The bridge of Almaraz stands at the distance of between three and four miles from the village. It was built in the time of Charles the fifth, by the town of Plasencia; but it would not have disgraced an ancient Roman architect. The Tagus, carrying, even at this season, a prodigious quantity of water, passes under the greater of the two arches, which support the bridge. Though the height and span of these arches give to the whole an air of boldness which borders upon grandeur, the want of symmetry in their size and shape, and the narrow, though very deep, channel to which the rocky banks confine the river, abate considerably the effect it might have been made to produce. Yet there is something impressive in a bold work of art standing single in a wild tract of country, where neither great towns, nor a numerous and well distributed population, with all the attending marks of industry, luxury, and refinement, have prepared the imagination to expect it. As soon, therefore, as the bridge was seen at a distance, we left the waggons, and allowing them to proceed before us, lingered to enjoy the view.

Just as we stood admiring the solidity and magnitude of the structure, casting by chance our eyes towards the mountain which rises on the opposite side, and confines the road to a narrow space on the precipitous bank of the river, we saw a band of from fifteen to twenty men, armed with guns, leaving the wood where they had been concealed, and coming down towards the waggons. The character of the place, combined with the dresses, arms, and movements of the men, convinced us at once that we had fallen into the hands of banditti. But as they could take very little from us, we thought we should meet with milder treatment if we approached them without any signs of fear. On our coming up to the place, we observed some of the party searching the waggons; but seeing the rest talking quietly with the carriers, our suspicions of robbery were at an end. The whole band, we found, consisted of peasants, who, upon an absurd report that the French intended to send arms and ammunition to the frontiers of Portugal, had been stationed on that spot to examine every cart and waggon, and stop all suspicious persons. Had these people been less good-natured and civil, we could not have escaped being sent, in that dangerous character, to some of the Juntas which had been established in Spain.
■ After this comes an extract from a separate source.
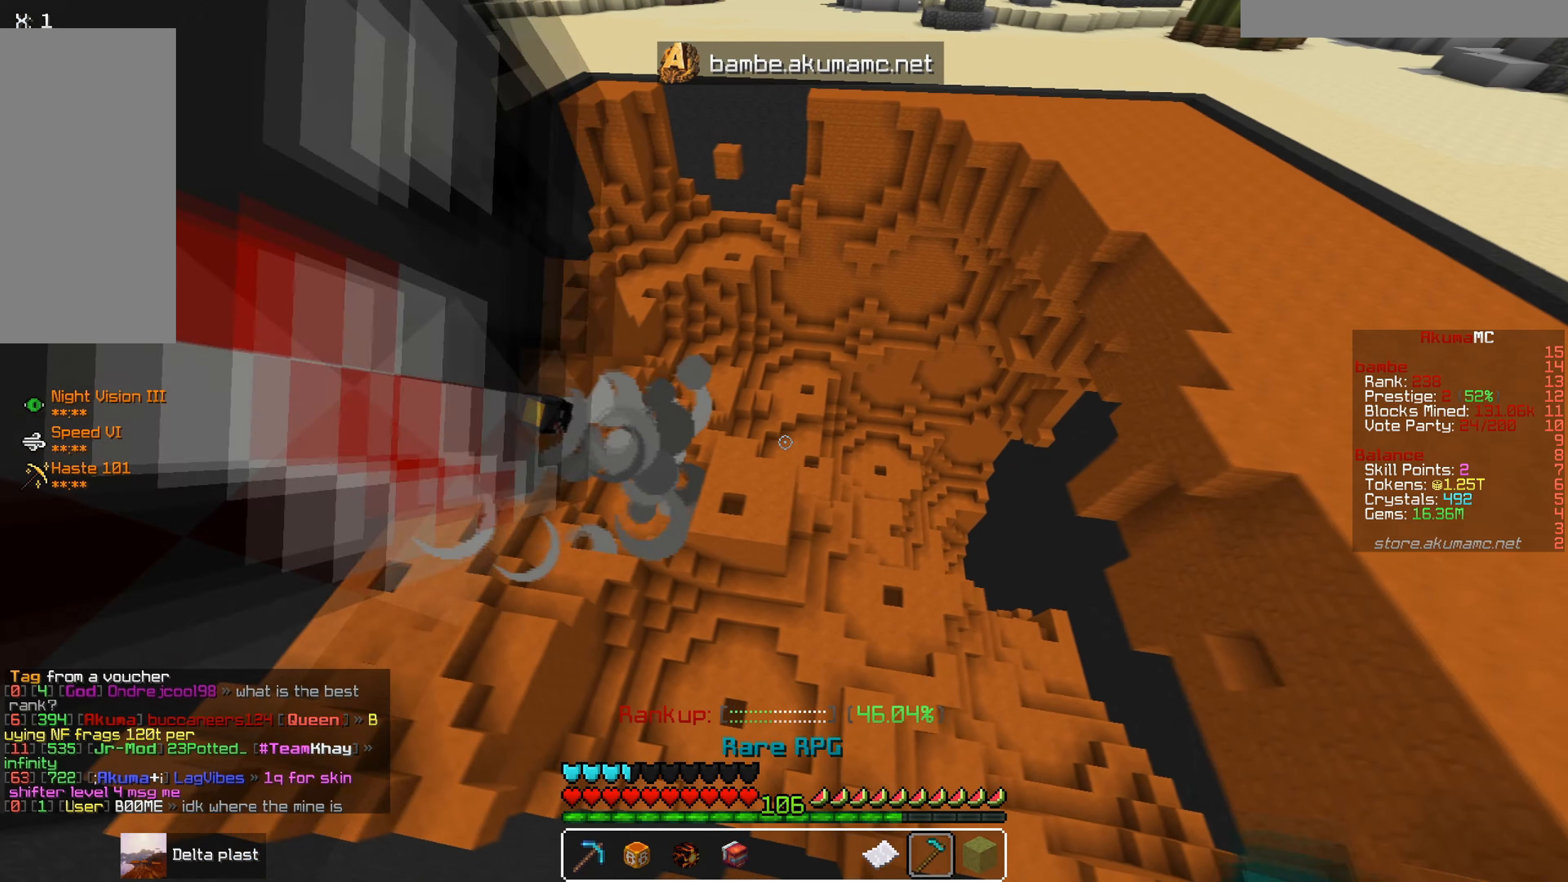
{"keys": ["a"], "mouse": ["right"], "events": [[34, "mouse_right", "up"], [84, "mouse_right", "down"], [184, "d", "up"], [234, "mouse_right", "up"], [284, "a", "down"], [284, "mouse_right", "down"], [417, "mouse_right", "up"], [450, "s", "up"], [500, "mouse_right", "down"]]}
But being told by my friend that he was a clergyman, and hearing us curse the French in a true patriotic style; they wished us a happy journey, and allowed us to proceed unmolested.
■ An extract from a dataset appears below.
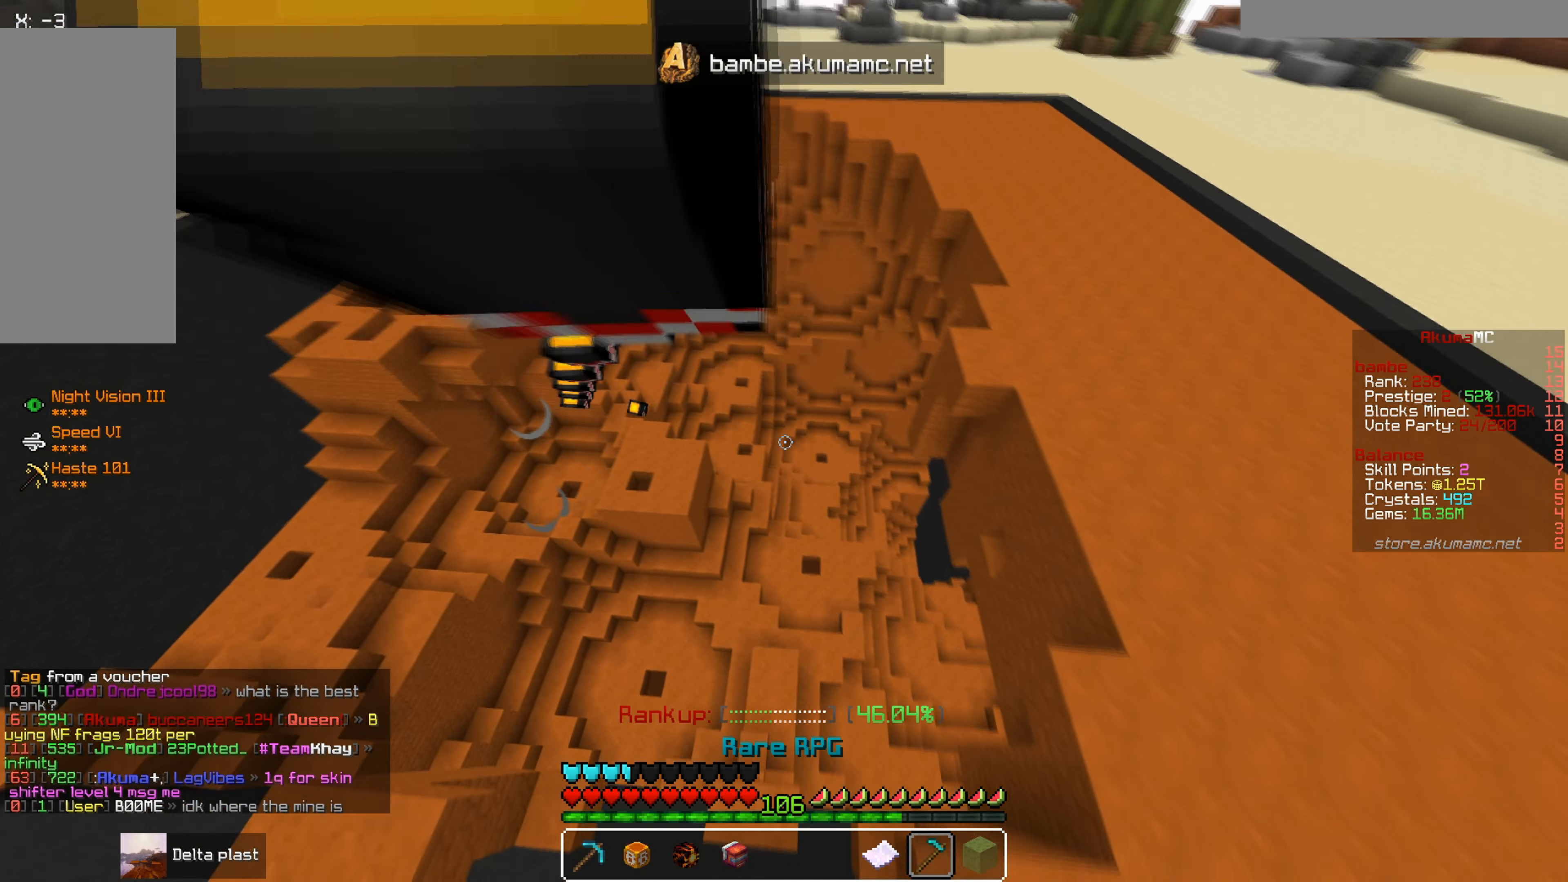
{"keys": ["a"], "mouse": ["right"], "events": []}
We expected to arrive at Merida on a Saturday evening, and to have left it early on Sunday after the first mass, which, for the benefit of travellers and labourers, is performed before dawn. But the axletree of one of our waggons breaking down, we were obliged to sleep that night at a Venta, and to spend the next day in the above-mentioned city. The remarkable ruins which still shew the ancient splendour of the Roman Emerita Augusta would, in more tranquil times, have afforded us a pleasant walk round the town, and more than repaid us for the delay. Fatigue, however, induced us to confine ourselves to the inn, where we expected, by the repose of one day, to recruit our strength for the rest of our journey. Having taken a luncheon, we retired to our beds for a long siesta, when the noise of a mob rushing down the street and gathering in front of the inn, drew us, nearly undressed, to the window. As far as the eye could reach, nothing was to be seen but a compact crowd of peasants, most of them with clasp knives in their hands. At the sight of us, such as were near began to brandish their weapons, threatening they would make mince-meat of every Frenchman in the inn. Unable to comprehend the cause of this tumult, and fearing the consequences of the blind fury which prevailed in the country, we hurried on our clothes, and ran down to the front hall of the inn. There we found twelve dragoons standing in two lines on the inside of the gate, holding their carbines ready to fire, as the officer who commanded them warned the people that were blockading the gate they should do upon the first who ventured into the house. The innkeeper walked up and down the empty hall, bewailing the fate of his house, which he assured us would soon be set on fire by the mob. We now gathered from him the cause of this turmoil and confusion. A young Frenchman had been taken on the road to Portugal, with letters to Junot, and on this ground was forwarded under an escort of soldiers to the Captain-general of the Province at Badajoz. The crowd in the street consisted of about two thousand peasants, who having volunteered their services, were under training at the expense of the city. The poor prisoner had been imprudently brought into the town when the recruits were in the principal square indulging in the idleness of a Sunday. On hearing that he was a Frenchman, they drew their knives and would have cut him to pieces, but for the haste which the soldiers made with him towards the inn.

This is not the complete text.